DIRECTIONS
Reproduce the listing below word for word and exclude any picture.

DATA TO USE
· · · ·

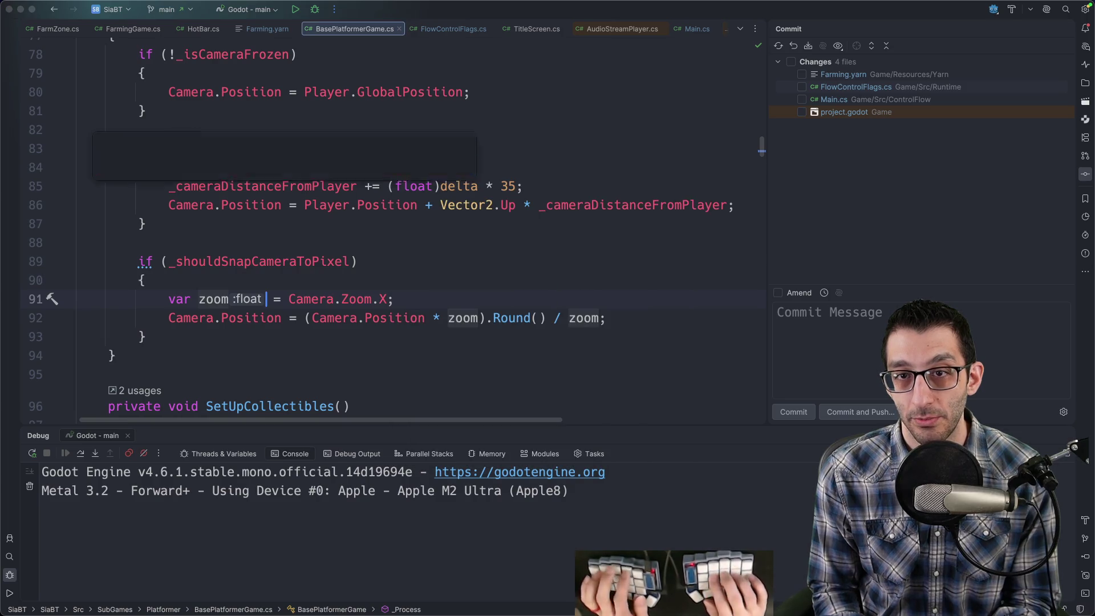
key("super+shift+o")
type("baseplat")
key("alt+BackSpace")
type("platpla")
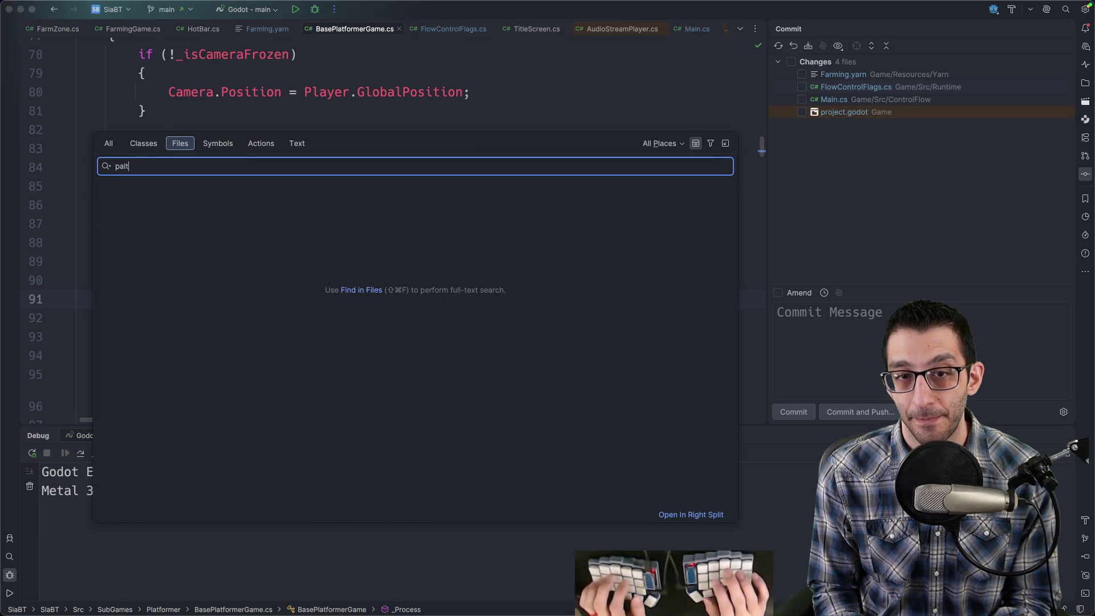
type("y")
key("Return")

· · · ·

OUTPUT OF THE TASK
key("super+shift+o")
type("baseplat")
key("alt+BackSpace")
type("platpla")
type("y")
key("Return")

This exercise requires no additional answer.